Youngsters are “emotionally drawn to the ideals of socialism, say, or the left, because it draws its fundamental motivational source from a kind of primary compassion, and that is always there in human beings”.
“And I think I understand the motivations on the radical left – both on the post-modernist end and on the more Marxist end – and because of that I’m a relatively effective critic, and that makes me very unpopular, and that’s fine”, Peterson said.
On top of this, it is the mainstream media that is so “desperate for attention” that it’s going into extraordinary lengths to fuel this appeal.
“The destruction of the narratives that guide us individually, psychologically, and that also unite us, socially, familially … it’s an absolute catastrophe”, Peterson said, adding that this reality has resulted from the “unholy marriage of the postmodern nihilism with this Marxist utopian notion”.

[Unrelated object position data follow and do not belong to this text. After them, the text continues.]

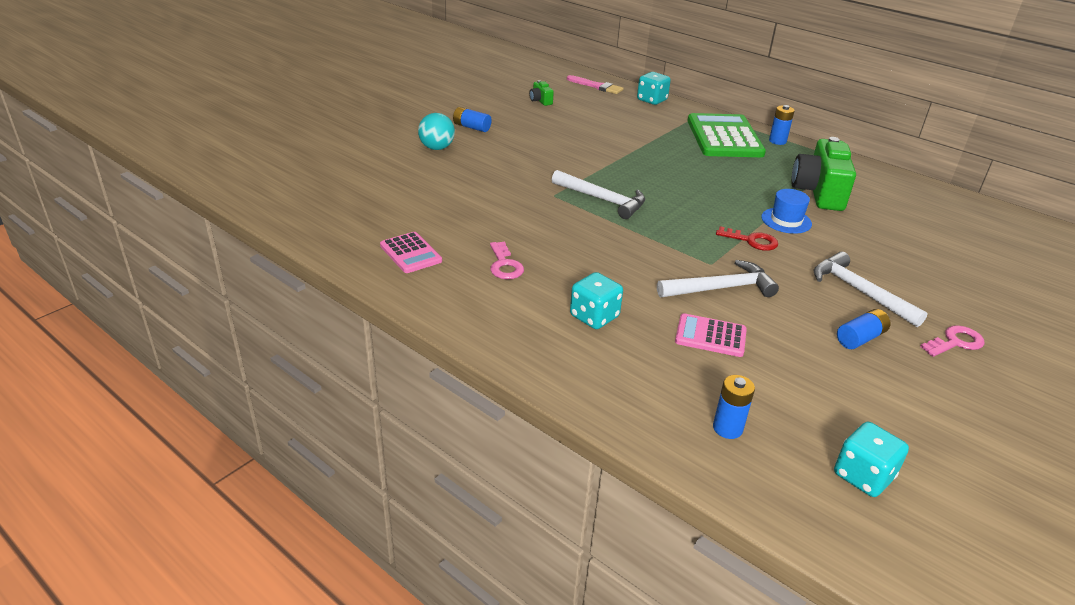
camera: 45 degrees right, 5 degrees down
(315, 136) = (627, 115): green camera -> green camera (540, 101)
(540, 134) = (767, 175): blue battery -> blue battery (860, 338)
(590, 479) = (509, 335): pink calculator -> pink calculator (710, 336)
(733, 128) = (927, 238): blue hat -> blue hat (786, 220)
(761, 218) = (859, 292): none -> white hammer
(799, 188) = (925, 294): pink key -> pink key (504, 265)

The Q&A caused mixed reactions on social media: while some seemed to support his views, others appeared to be quite critical of his stance:
This is why we have to stand up to the tyranny of Far Left ideology. Call it out their attack on freedoms.— MBon (@BonislawskiM) 4 апреля 2019 г.
What is this incoherent nonsense?— Lehan (@lehan) 4 апреля 2019 г.
I am concerned for his health. He does not look (or sound) well.— David (@dsherwoodb) 5 апреля 2019 г.
Over the past few weeks, Peterson has been embroiled in a number of controversies: the University of Cambridge has dropped its offer of visiting fellowship over an image in which the psychology professor is photographed with a man wearing an “I’m a proud Islamophobe” shirt in a New Zealand bookstore in February.
Shortly after, Whitcoulls, a book chain in New Zealand, pulled his “12 Rules for Life” from the shelves, apparently for the same photo, which circulated online in the aftermath of the deadly mass shooting in Christchurch mosques. However, several days later, Whitcoulls reinstated the book.
The professor also defied his critics to find evidence that he has spoken "a single phrase that marks me as a prejudiced person regarding sex, race, ethnicity or, indeed, any of the multiplicity of identities that have become so quickly and strangely dominant in our culture so recently".
Peterson, a champion of free speech and self-describe professor against political correctness, rose to international prominence three years ago when he voiced his opposition to a law requiring people to use gender-neutral pronouns, claiming that such legislation infringes on free speech.
He’s well known for his opposition to modern feminism pushed to the extremes and is often accused of promoting patriarchy and intolerance.